The European Central Bank has left its interest rates on hold and maintained its current pace of bond purchases, leaving attention to focus on the message from president Mario Draghi on when and how the central bank may start to pull back.
In its statement (which you can read here), the ECB stuck to its previous line that stimulus will remain in place “until the end of December 2017, or beyond”, and until inflation is on a clear upward path. It remains prepared to do more if the economy takes a turn for the worse, in a move that will upset the governing council’s hawks who think the bank needs to do more to convince markets it is serious about winding down its bond buying spree in 2018.
Mr Draghi is set to meet the press at 1.30pm London time, and he will face questions on the governing council’s plans to remove some of its extraordinary policy stimulus next year.
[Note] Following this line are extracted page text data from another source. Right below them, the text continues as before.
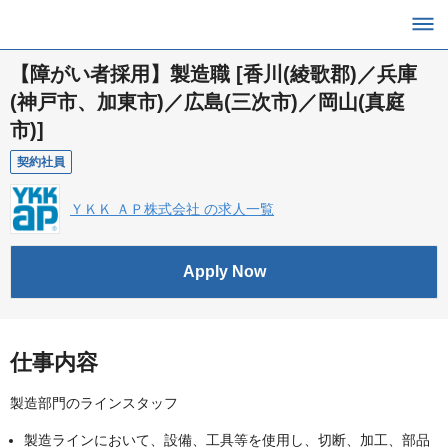
【障がい者採用】製造職 [香川(綾歌郡)／兵庫
(神戸市、加東市)／広島(三次市)／岡山(真庭
市)]
契約社員
ＹＫＫ ＡＰ株式会社 の求人一覧
Apply Now
仕事内容
製造部門のラインスタッフ
製造ラインにおいて、設備、工具等を使用し、切断、加工、部品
The ECB chief faces a delicate balancing act between removing some of its stimulus on signs of stronger growth and avoiding spooking financial markets that have grown used to support. Further complicating Mr Draghi’s task is that while the region’s recovery is increasingly strong, inflation remains weak.
Inflation in the region fell to 1.3 per cent in the year to June, down from 1.4 per cent in May and well below the target of just under 2 per cent.
Investors around the world are becoming increasingly jittery as central banks try to return their monetary policies back to normal.
The ECB’s chief’s assessment that his bank had not only defeated inflation, but also that reflationary forces were re-emerging, triggered a spike in the euro and government bond yields as markets interpreted Mr Draghi’s remarks as a signal that the ECB was about to downgrade the QE programme.
The ECB later claimed investors had got it wrong — saying that the speech was meant to reassure people that the bank would keep a lot of stimulus in place until it became clear that the region’s recovery had become self sustaining.
Mr Draghi could stick to the script of his earlier, which were aimed at reassuring markets that the ECB would only begin to remove its stimulus once inflation began to increase.
While improvements in the outlook have been surprisingly strong this year, most on the governing council still think the economy needs the ECB’s support in order to return to full health.